Durante la guerra di successione del Monferrato, Rocchetta subì diversi danni e nel 1625 diede alloggio all’esercito spagnolo comandato dal duca di Feria.
Nel 1635 il paese fu attaccato dai soldati savoiardi che dopo aver espugnato la rocca, si diedero ad un feroce saccheggio.
Nel 1643 gli spagnoli temendo che i francesi potessero impossessarsi di Rocchetta la cinsero con terrapieni, riattivarono le vecchie mura e la presidiarono di uomini e munizioni ma questo non impedì che cadesse in mano al nemico.
Col trattato di Vienna del 1738, Rocchetta insieme ad altre terre, fu ceduta al re di Sardegna.
Descrizione del territorio e del paese come si presenta all’ inizio del secolo XIX.

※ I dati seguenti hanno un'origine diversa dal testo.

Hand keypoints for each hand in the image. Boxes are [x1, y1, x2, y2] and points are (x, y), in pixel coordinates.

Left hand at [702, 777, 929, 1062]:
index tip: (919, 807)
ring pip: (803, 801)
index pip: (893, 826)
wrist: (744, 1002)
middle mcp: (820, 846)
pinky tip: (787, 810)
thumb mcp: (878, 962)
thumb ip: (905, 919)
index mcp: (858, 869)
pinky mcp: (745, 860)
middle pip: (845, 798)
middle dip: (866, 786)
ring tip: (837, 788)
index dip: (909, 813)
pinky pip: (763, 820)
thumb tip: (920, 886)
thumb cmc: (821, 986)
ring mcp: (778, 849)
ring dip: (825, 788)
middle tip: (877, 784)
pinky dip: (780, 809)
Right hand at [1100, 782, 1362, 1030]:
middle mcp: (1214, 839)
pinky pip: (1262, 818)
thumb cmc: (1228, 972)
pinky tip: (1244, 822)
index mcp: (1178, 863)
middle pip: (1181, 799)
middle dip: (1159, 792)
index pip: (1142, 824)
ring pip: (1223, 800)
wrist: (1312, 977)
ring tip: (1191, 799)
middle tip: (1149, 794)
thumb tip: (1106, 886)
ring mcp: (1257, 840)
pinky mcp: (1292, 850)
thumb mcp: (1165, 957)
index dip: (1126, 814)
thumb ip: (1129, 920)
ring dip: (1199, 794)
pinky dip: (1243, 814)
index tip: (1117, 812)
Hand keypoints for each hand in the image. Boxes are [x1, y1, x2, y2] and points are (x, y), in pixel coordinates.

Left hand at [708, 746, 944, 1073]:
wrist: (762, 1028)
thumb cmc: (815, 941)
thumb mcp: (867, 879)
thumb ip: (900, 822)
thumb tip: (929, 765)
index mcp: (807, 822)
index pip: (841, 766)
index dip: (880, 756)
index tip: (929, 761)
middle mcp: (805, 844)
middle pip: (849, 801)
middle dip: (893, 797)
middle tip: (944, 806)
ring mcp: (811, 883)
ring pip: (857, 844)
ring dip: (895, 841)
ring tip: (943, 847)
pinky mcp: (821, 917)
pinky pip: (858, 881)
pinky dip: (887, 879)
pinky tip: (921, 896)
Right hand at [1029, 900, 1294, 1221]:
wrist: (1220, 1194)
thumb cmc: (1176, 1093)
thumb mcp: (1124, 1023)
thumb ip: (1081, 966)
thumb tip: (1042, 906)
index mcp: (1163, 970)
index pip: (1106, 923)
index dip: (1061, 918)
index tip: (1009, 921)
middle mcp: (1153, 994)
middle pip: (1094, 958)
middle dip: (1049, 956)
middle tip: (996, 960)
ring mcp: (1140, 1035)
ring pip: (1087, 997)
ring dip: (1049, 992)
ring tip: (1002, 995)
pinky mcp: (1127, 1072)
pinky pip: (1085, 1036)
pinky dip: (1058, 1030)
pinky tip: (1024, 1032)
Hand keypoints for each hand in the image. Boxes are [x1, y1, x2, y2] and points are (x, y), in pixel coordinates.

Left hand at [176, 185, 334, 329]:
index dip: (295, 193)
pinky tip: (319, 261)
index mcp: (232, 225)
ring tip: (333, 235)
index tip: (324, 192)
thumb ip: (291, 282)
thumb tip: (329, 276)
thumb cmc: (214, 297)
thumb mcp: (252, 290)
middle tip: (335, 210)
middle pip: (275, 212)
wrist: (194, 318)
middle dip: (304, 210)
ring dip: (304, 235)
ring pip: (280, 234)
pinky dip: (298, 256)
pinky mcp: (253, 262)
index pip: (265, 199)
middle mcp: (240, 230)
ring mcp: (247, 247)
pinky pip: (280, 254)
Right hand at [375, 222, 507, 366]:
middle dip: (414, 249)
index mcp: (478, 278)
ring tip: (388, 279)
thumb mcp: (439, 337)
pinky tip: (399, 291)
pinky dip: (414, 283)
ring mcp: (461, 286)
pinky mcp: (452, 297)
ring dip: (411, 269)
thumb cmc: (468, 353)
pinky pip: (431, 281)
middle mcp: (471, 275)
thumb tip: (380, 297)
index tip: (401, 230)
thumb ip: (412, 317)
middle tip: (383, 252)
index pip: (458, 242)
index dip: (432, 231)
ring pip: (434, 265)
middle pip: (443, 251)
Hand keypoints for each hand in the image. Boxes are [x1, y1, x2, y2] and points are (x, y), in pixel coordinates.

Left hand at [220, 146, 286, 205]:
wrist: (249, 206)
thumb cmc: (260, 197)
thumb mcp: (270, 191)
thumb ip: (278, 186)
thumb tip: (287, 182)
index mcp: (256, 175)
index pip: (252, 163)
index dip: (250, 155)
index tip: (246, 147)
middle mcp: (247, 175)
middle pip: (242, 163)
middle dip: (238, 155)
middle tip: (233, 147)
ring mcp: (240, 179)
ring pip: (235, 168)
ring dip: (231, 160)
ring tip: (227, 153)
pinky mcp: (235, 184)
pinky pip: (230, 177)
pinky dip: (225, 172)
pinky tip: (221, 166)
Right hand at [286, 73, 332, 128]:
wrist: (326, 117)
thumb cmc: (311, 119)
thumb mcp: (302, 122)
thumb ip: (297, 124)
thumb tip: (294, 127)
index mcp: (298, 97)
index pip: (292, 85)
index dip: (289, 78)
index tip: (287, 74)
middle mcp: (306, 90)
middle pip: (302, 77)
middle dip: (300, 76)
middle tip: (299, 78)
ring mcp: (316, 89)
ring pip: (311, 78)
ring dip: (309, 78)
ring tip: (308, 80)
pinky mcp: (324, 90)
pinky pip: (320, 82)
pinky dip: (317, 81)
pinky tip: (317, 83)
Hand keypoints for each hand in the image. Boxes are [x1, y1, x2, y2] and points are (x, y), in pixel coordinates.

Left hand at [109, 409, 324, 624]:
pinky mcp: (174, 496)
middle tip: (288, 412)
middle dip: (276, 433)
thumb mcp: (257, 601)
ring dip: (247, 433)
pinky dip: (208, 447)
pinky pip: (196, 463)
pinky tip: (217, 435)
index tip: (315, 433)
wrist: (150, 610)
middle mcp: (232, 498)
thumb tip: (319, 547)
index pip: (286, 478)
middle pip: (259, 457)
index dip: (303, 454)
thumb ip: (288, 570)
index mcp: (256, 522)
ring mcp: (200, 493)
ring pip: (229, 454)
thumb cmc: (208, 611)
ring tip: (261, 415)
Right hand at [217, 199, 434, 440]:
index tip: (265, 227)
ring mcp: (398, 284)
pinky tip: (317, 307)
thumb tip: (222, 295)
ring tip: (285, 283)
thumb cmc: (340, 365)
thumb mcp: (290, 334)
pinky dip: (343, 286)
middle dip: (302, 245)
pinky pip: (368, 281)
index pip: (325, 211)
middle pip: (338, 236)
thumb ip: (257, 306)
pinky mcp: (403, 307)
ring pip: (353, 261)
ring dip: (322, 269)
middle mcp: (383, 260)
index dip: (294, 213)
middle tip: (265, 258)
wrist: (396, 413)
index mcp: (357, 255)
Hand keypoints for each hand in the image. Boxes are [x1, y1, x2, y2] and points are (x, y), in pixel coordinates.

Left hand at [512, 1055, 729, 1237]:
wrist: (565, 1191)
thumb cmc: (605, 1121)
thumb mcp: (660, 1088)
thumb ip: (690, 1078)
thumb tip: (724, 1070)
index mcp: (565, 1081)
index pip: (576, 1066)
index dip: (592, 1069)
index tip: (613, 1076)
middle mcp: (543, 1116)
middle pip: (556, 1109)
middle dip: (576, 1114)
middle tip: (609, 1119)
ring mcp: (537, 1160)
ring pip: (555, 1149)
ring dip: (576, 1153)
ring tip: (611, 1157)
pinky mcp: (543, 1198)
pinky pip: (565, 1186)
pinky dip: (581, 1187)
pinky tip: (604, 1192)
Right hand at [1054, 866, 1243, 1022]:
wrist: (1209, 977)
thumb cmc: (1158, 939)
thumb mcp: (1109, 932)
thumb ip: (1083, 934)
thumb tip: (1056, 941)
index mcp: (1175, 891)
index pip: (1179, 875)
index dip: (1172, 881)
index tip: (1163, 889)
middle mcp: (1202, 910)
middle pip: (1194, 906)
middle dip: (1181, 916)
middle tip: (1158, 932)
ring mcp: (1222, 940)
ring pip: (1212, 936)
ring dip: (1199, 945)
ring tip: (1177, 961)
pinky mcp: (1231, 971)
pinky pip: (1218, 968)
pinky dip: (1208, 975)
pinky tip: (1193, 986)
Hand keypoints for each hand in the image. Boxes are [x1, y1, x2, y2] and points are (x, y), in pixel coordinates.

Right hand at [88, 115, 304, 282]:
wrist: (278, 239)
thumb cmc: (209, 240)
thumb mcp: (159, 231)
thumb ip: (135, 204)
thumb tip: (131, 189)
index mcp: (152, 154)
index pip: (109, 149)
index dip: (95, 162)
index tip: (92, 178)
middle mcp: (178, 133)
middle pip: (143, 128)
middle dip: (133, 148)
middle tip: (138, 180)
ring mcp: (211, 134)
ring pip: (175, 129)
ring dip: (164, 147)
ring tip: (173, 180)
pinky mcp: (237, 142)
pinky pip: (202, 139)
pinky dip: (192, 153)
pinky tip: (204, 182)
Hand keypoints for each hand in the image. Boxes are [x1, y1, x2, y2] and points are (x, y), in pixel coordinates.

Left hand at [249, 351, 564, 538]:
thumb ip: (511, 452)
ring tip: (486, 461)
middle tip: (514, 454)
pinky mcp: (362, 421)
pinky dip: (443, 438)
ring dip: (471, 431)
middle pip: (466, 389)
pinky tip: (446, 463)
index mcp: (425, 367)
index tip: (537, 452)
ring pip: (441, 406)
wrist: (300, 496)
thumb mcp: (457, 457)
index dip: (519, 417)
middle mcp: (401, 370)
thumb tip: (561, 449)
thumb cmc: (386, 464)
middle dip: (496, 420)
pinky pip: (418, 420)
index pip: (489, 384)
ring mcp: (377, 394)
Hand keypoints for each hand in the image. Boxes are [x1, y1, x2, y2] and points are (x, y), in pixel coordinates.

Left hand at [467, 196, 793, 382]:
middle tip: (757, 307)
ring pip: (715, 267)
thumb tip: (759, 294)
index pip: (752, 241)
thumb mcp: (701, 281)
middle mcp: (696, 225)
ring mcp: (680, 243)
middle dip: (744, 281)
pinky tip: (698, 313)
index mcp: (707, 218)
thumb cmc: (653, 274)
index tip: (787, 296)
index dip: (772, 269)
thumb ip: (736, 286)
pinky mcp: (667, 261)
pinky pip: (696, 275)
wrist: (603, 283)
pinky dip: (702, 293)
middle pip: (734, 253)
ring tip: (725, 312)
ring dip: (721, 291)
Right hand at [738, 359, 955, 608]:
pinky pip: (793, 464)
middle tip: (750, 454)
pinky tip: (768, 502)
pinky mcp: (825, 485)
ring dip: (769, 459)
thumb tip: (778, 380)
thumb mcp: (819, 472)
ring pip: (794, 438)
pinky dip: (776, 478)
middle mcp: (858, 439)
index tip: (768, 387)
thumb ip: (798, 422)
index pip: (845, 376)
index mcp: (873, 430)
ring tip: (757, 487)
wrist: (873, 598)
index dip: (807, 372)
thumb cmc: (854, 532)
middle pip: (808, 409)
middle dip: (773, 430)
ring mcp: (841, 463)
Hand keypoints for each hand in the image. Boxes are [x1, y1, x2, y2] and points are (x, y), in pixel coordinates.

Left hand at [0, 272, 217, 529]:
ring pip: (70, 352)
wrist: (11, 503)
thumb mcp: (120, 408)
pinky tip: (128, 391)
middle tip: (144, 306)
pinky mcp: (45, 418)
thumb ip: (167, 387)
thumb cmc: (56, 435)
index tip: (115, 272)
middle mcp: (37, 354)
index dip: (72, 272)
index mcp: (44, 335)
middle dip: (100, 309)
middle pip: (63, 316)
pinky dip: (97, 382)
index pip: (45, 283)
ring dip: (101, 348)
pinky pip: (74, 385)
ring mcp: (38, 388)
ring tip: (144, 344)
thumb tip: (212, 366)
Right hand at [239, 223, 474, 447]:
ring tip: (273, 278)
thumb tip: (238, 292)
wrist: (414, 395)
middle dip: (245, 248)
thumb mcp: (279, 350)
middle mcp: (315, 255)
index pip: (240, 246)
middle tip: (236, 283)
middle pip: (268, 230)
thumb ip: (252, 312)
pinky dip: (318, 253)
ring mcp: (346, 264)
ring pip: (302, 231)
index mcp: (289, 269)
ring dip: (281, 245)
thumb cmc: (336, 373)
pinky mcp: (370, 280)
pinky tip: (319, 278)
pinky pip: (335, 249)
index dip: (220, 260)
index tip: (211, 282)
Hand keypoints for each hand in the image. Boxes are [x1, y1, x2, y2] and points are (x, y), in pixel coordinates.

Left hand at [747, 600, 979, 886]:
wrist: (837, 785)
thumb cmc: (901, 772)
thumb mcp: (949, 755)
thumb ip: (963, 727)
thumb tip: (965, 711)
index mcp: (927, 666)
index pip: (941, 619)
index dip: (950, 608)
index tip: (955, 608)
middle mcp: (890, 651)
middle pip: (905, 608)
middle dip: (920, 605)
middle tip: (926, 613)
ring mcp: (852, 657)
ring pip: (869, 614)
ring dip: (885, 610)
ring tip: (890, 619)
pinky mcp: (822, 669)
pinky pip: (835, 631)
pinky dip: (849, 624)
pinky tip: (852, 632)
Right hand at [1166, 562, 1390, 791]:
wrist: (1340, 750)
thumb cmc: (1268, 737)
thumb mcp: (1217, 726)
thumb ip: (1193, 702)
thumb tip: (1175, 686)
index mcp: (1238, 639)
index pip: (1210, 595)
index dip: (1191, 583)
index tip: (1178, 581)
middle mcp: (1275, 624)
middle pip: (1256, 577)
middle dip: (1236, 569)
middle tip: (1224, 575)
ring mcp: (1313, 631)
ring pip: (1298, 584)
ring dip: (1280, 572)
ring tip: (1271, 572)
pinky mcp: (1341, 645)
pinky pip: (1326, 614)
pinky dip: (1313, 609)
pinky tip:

“…….nella terra della Rochetta gl’artisti d’ogni specie abbondanti si trovano, che molti abitanti vanno e vengono dalle due riviere di Genova conducendo colà generi e derrate del Piemonte………
Sebbene alla Rochetta non vi sia alcun mercato, v’è ciò nonostante un continuo flusso e riflusso di gente che dalle prossime terre con quei del paese commerciano…………
La sola contrada di mezzo è passabile, sebbene ineguale e fangosa; una picciola quadrata piazza sta avanti la chiesa parrocchiale, su cui v’è la casa del Comune che ha niente di pregievole; la parrocchiale è moderna e non ha altro pregio che racchiudere in se le ceneri dell’ex-gesuita Abbate Vasco letterato conosciuto assai……..
Il solo edifizio che meriti qualche attenzione è il Palazzo del Marchese Nicolao Incisa…….. è ben distribuito, è decentemente mobigliato e presenta tutti i commodi d’una bella villeggiatura………… vi possede una buona biblioteca…”
Gli avvenimenti descritti sono ricavati dal'opera "Corografia Astigiana" che l’avv. Gian Secondo De Canis scrisse tra il 1814 ed il 1816.
L'importante manoscritto è conservato tutt'oggi presso la Biblioteca Consortile Astense.